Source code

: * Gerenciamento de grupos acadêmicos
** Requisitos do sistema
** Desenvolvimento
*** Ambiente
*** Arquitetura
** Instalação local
☆ ☆ ☆ ☆ ☆ ☆ ☆
Work instruction:
Repeat exactly the lines from the one containing "de grupos acadêmicos" to the end of the records.

Written solution:
: * Gerenciamento de grupos acadêmicos
** Requisitos do sistema
** Desenvolvimento
*** Ambiente
*** Arquitetura
** Instalação local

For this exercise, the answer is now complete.